« May 2006 | Main

Feed discovery and Flock

I spend a lot of time thinking about bringing feed reading to a wider audience. A sobering statistic is that the overwhelming majority of web users, upwards of 95%, have no knowledge of the technology or how it can help them stay on top of content they're interested in.

One of the larger obstacles to adoption has been the lack of a consistent, user friendly mechanism for identifying and subscribing to feeds on the web. A widely adopted auto-discovery markup convention and browser integration have improved the experience dramatically. Publishers now have a mechanism by which they can provide the user with notification that feeds are available. However, in practice, current implementations can give confusing results.

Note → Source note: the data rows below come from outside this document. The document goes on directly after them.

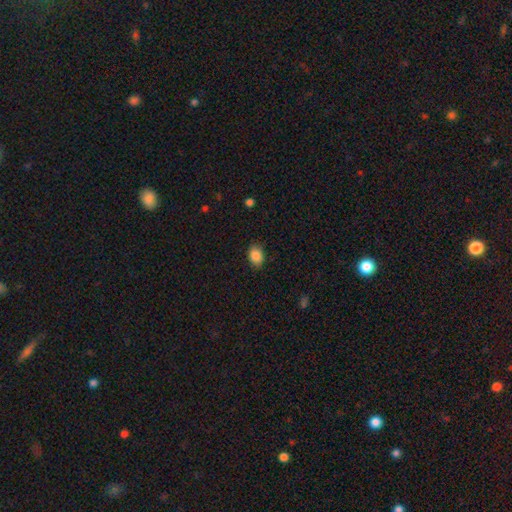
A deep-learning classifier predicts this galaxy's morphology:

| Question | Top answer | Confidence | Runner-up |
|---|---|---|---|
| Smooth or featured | smooth | 87% | star or artifact (9%) |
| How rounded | in between | 75% | round (24%) |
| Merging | none | 84% | minor disturbance (12%) |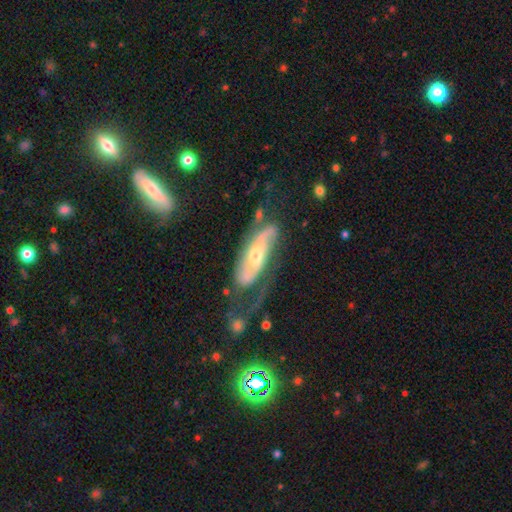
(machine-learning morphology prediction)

This is due largely to the LINK tag convention suffering from the classic invisible metadata problem: data that is out of sight easily falls into disrepair. Broken links, duplicate feeds, and invalid or poorly written titles are common in LINK tags and lead to ambiguous results like this:

There are two distinct feeds associated with this web page, and no good way to differentiate them using the metadata provided in the LINK tags. This is inconvenient for the advanced user and downright confusing for the novice.

Flock attempts to improve this situation by fetching and parsing feeds mentioned in LINK tags in the background as you browse. This lets us validate the feeds, get authoritative rather than secondhand metadata, and gives us the opportunity to use more advanced deduping techniques to provide the user with a more relevant selection:

The end result is a more consistent feed subscription experience on the wild, wild web.

July 31, 2006 @ 9:00 PM | Permalink | Category: Technology | Comments (1)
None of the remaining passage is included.